I find the 9:00PM and 8:00AM default delivery times to be right on point. If I don’t care to hear my email notification chime for the evening, I’ll schedule end-of-day emails to go out at 9:00PM. If I’m working late and don’t want to bug anyone late at night, 8:00AM the next morning is perfect. I find both times work excellent for developing better email habits.
Scheduled Send will be my most used feature in Mail in iOS 16, undoubtedly. This is the one feature worth moving over to third-party apps until Mail in iOS 16 arrives.
The second best feature offered by third-party email apps right now — in my book, of course — is the ability to snooze or have your inbox ping you at a more opportune time to answer an email. An important email may hit your inbox at a really poor time, so Mail in iOS 16 can now redeliver that email to you when you tell it to.
This could develop a number of improved email habits. If you only want to deal with work email when you get back to the office tomorrow, you can snooze everything until 8:00AM the next day. Or, if you want to provide a proper response to an important email and need to get to your Mac and a full keyboard, you can snooze that email unto you’re at your Mac.
Snoozed emails are the third table stakes feature that should have been in Mail for iOS years ago. If I’m remembering correctly, Mailbox was the premiere email app back in 2014 and 2015 to truly put snoozed email on the map. Seven years later, we’re finally getting snoozed email in Mail for iOS 16.
Other New Features
The above three features would have been enough to make this the biggest year-over-year upgrade for Mail ever. There’s even more to talk about, though.

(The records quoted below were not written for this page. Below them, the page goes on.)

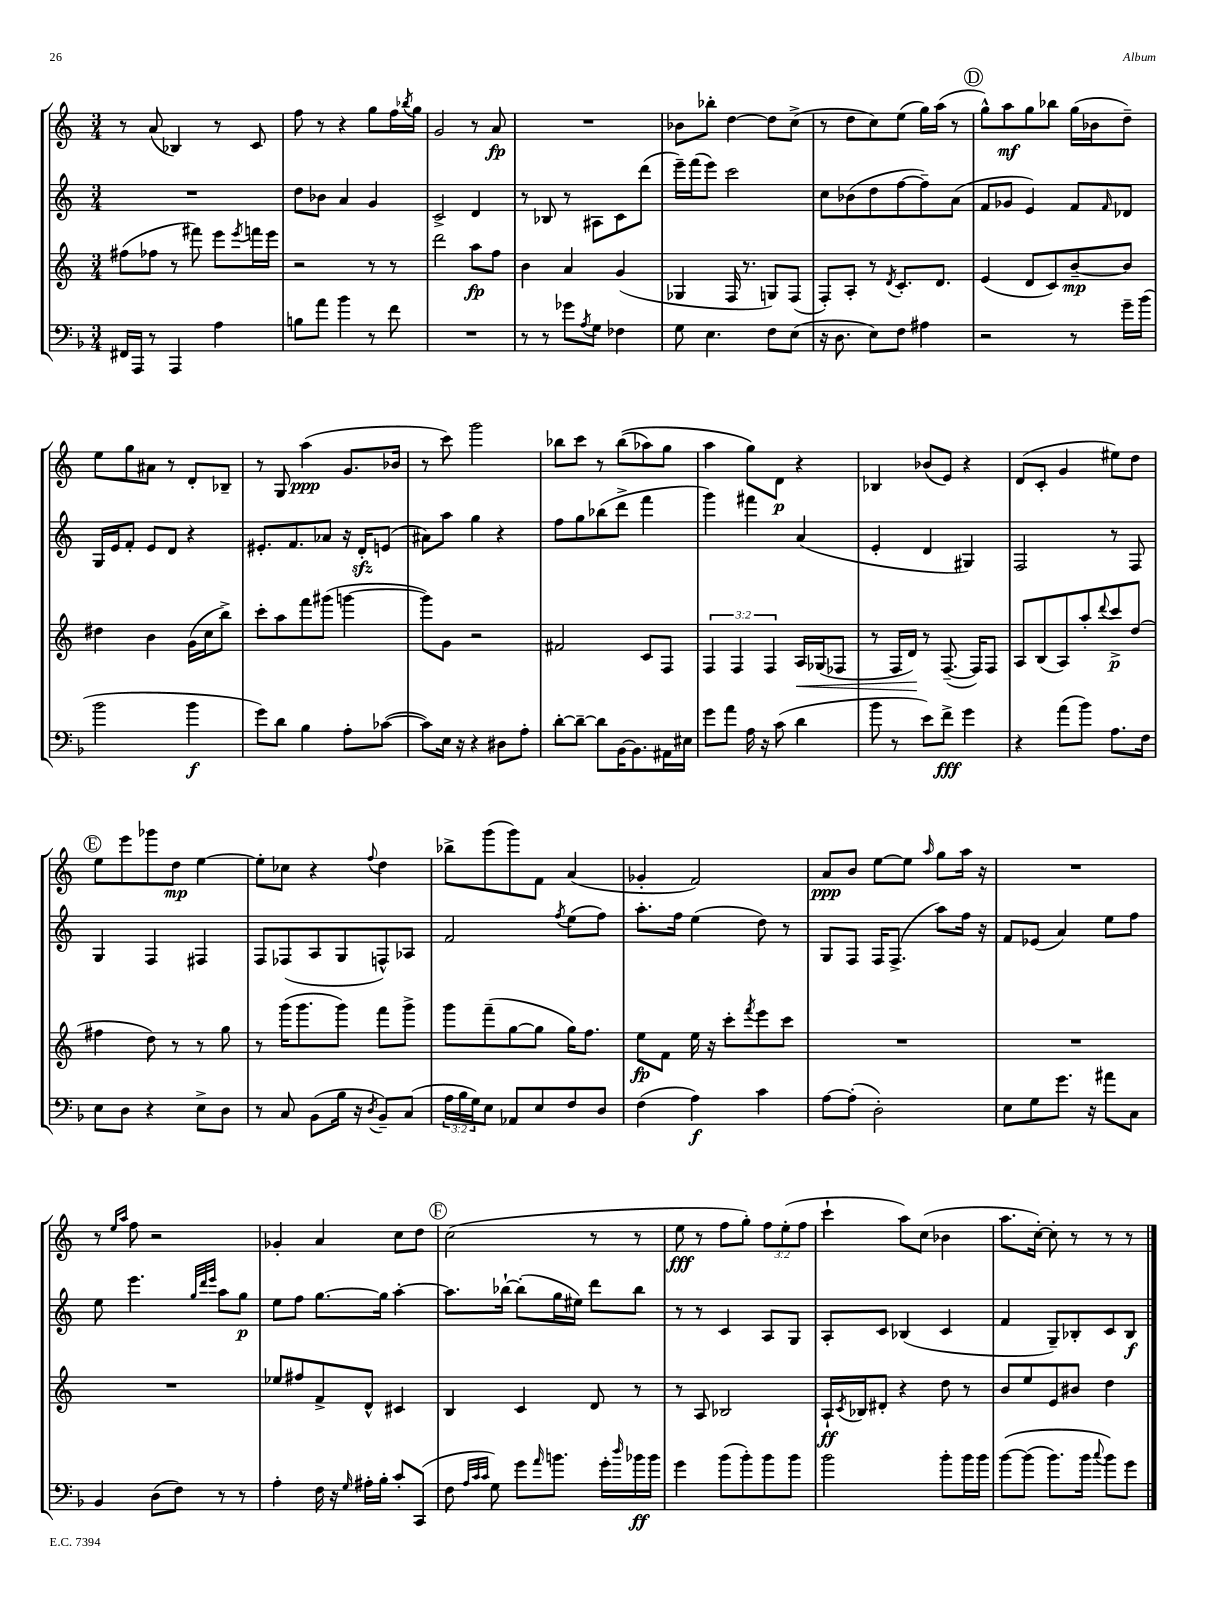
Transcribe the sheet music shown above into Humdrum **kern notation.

**kern	**kern	**kern	**kern
*staff4	*staff3	*staff2	*staff1
*clefF4	*clefG2	*clefG2	*clefG2
*k[b-]	*k[]	*k[]	*k[]
*M3/4	*M3/4	*M3/4	*M3/4
16FF#	(8ff#	2.r	8r
16AAA	.	.	.
8r	8ff-	.	(8a
4AAA	8r	.	4B-)
.	8fff#)	.	.
4A	8eee	.	8r
.	8qeee	.	.
.	16fff	.	8c
.	16eee	.	.
=	=	=	=
8B	2r	8dd	8ff
8a	.	8b-	8r
4b-	.	4a	4r
8r	8r	4g	8gg
8f	8r	.	16ff
.	.	.	8qbb-
.	.	.	16gg
=	=	=	=
2.r	2ddd	2c^	2g
.	8aa	4d	8r
.	8ff	.	8a
=	=	=	=
8r	4b	8r	2.r
8r	.	8B-	.
8g-	4a	8r	.
8qA	.	.	.
8G	.	8A#	.
4F-	(4g	8c	.
.	.	(8ddd	.
=	=	=	=
8G	4G-	16eee~)	8b-
.	.	(16fff	.
4.E	.	8eee)	8bb-'
.	16F	2ccc	[4dd
.	8.r	.	.
8F	8G)	.	8dd]
(8E	(8F	.	(8cc^
=	=	=	=
16r	8F')	8cc	8r
8.D	.	.	.
.	8A'	(8b-	8dd
8E)	8r	8dd	8cc)
.	8qd	.	.
8F	8.c'	[8ff	(8ee
4A#	.	8ff~])	16gg)
.	8.d	.	(16aa
.	.	(8a	8r
=	=	=	=
2r	(4e	8f	8gg^^)
.	.	8g-	8aa
.	8d	4e)	8gg
.	8c)	.	8bb-
8r	[8b~	8f	(16gg
.	.	.	16b-
.	.	16qqf	.
16g~	8b]	8d-	8dd~)
(16b-	.	.	.
=	=	=	=
2b-	4dd#	16G	8ee
.	.	16e	.
.	.	8f'	8gg
.	4b	8e	8a#
.	.	8d	8r
4b-	(16g	4r	8d'
.	16cc	.	.
.	8bb^)	.	8B-~
=	=	=	=
8g)	8ccc'	8.e#'	8r
8d	8aa	.	8G
.	.	8.f	.
4B-	8fff	.	(4aa
.	(8ggg#	8a-	.
8A'	[4ggg	16r	8.g
.	.	16d'	.
([8c-	.	(8e	.
.	.	.	16b-
=	=	=	=
8c-])	8ggg])	8a#)	8r
16E	8g	8aa	8ccc)
16r	.	.	.
4r	2r	4gg	2ggg
8D#	.	4r	.
8A'	.	.	.
=	=	=	=
[8d'	2f#	8ff	8bb-
8d~_	.	8gg	8ccc
8d]	.	(8bb-	8r
[16BB-	.	8ddd^	&((8bb-
8.BB-]	.	.	.
.	8c	4fff	8aa-)
16AA#	8F	.	8gg
16E#	.	.	.
=	=	=	=
8g	6F	4ggg)	4aa
8a	.	.	.
.	6F	.	.
16A	.	4fff#	8gg&)
16r	.	.	.
.	6F	.	.
(8c	.	.	8d
4d	16A	(4a	4r
.	(16G-	.	.
.	8F-	.	.
=	=	=	=
8b-	8r	4e'	4B-
8r	16F	.	.
.	16d)	.	.
8e)	8r	4d	(8b-
8f^	([8.F~	.	8e)
4g	.	4G#)	4r
.	16F])	.	.
.	8F	.	.
=	=	=	=
4r	8A	2F	(8d
.	(8B	.	8c'
(8a	8A)	.	4g
8b-)	8aa'	.	.
.	8qqddd	.	.
8.A	8ccc^	8r	8ee#)
.	(8dd	8F	8dd
16F	.	.	.
=	=	=	=
8E	4ff#	4G	8ee
8D	.	.	8eee
4r	8dd)	4F	8ggg-
.	8r	.	8dd
8E^	8r	4F#	[4ee
8D	8gg	.	.
=	=	=	=
8r	8r	8F	8ee']
8C	(16ggg	(8F-	8cc-
.	8.ggg	.	.
(8BB-	.	8A	4r
16B-	8ggg)	8G	.
16r	.	.	.
8qD	.	.	8qqff
8BB-~)	8fff	8F^^)	4dd
(8C	8ggg^	8A-	.
=	=	=	=
24A	8ggg	2f	8bb-^
24B-	.	.	.
24G)	.	.	.
8E	(8fff~	.	(8ggg
8AA-	[8gg	.	8ggg)
8E	8gg]	.	8f
.	.	8qff	.
8F	16gg)	(8ee	(4a
.	8.ff	.	.
8D	.	8ff)	.
=	=	=	=
(4F	8ee	8.aa'	4g-'
.	8f	.	.
.	.	16ff	.
4A)	16ee	(4ee	2f)
.	16r	.	.
.	8ccc'	.	.
.	8qfff	.	.
4c	8eee	8dd)	.
.	8ccc	8r	.
=	=	=	=
[8A	2.r	8G	8a
(8A']	.	8F	8b
2D')	.	16F	[8ee
.	.	(8.F^	.
.	.	.	8ee]
.	.	.	16qqaa
.	.	8aa)	8gg
.	.	16ff	16aa
.	.	16r	16r
=	=	=	=
8E	2.r	8f	2.r
8G	.	(8e-	.
8.g	.	4a)	.
16r	.	.	.
8a#	.	8ee	.
8C	.	8ff	.
=	=	=	=
4BB-	2.r	8ee	8r
.	.	.	16qqee
.	.	.	16qqaa
.	.	4.eee	8ff
(8D	.	.	2r
8F)	.	.	.
.	.	32qqgg	.
.	.	32qqddd	.
.	.	32qqeee	.
8r	.	8aa	.
8r	.	8gg	.
=	=	=	=
4A'	8ee-	8ee	4g-'
.	8ff#	8ff	.
16F	8f^	[8.gg	4a
16r	.	.	.
16qqG	.	.	.
16A#'	8d^^	.	.
16B-'	.	16gg]	.
8c'	4c#	[4aa'	8cc
(8CC	.	.	8dd
=	=	=	=
8F	4B	8.aa]	(2cc
32qqA	.	.	.
32qqc	.	.	.
32qqc	.	.	.
8G)	.	.	.
.	.	[16bb-`	.
8g	4c	(8bb-']	.
16qqa	.	.	.
8.b	.	16gg	.
.	.	16ee#)	.
.	8d	8ddd	8r
16g'	.	.	.
16qqdd	.	.	.
16b-	8r	8bb-	8r
16b-	.	.	.
=	=	=	=
4g	8r	8r	8ee
.	8A	8r	8r
(8b-	2B-	4c	8ff
8b-')	.	.	8gg')
8b-	.	8A	12ff
.	.	.	(12ee'
8b-	.	8G	.
.	.	.	12ff
=	=	=	=
2b-	16A`	8A'	4ccc`
.	8qc	.	.
.	16B-	.	.
.	8d#'	8c	.
.	4r	(4B-	8aa)
.	.	.	(8cc
8b-'	8dd	4c	4b-
16b-	8r	.	.
16b-	.	.	.
=	=	=	=
&([8b-	8b	4f	8.aa
(8b-]	8ee	.	.
.	.	.	[16cc')
8.b-)	8e	8G~)	8cc']
.	8b#	8B-'	8r
16b-	.	.	.
8qqcc	.	.	.
8b-&)	4dd	8c	8r
8g	.	8B-	8r
==	==	==	==
*-	*-	*-	*-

- Improved Search: Search in Mail has long been abysmal — you can search for the exact contents of a subject line and Mail will still not bring up what you’re looking for. Search in Mail in iOS 16 is being refined and should provide more relevant search results from now on.
- Missing Attachment Notifications: Can I get a FINALLY! After eons of waiting, Mail in iOS 16 will now notify you if you have stated in your email you’re sending an attachment and you forget to attach the attachment. This has been around in other email apps for such a long time and is sure to save more than a few embarrassing follow up emails with forgotten attachments.
- Focus Filters: Focus modes are seeing more refinements, improvements, and powers in iOS 16, and Mail for iOS 16 isn’t being left out. In Mail for iOS 16, you’ll be able to select which mail accounts are visible inside one of your custom focuses.
- Follow Up: A lot like missing attachment notifications, if you have stated in a sent email that you’re awaiting to hear back from someone regarding an email, Mail will provide a Follow Up button which will send your sent email to the top of your inbox to ensure you follow up with the recipient if you haven’t heard back in a reasonable period of time.
Mail in iOS 16 is Shaping Up Nicely
This all-new feature set is one of the most packed Mail improvement lists ever.
For those wanting to develop better email habits, hone in their addiction to email, or return to a first-party app because it finally has essential email features, Mail in iOS 16 is sure to be welcome.
There is one caveat yet that will need to be addressed, however. Mail has long been quite a slow email app — if you see a notification badge on your home screen and open Mail to check what came in, you often have to wait 5 to 10 seconds for that email to pop up at the top of your inbox. This can be infuriating at times, especially if you’re waiting for something important.
At this point, I’m not sure if Mail’s speed concerns have been addressed in iOS 16. I’m still seeing some of these slow situations and some of my colleagues here at The Sweet Setup are seeing the same thing. Here’s to hoping these speed issues are addressed in a point update during the year.
Other than speed issues, we’re excited about what we’re seeing inside Mail for iOS 16. Mail has become a great first-party app that will sway some folks back from their third-party email app choices.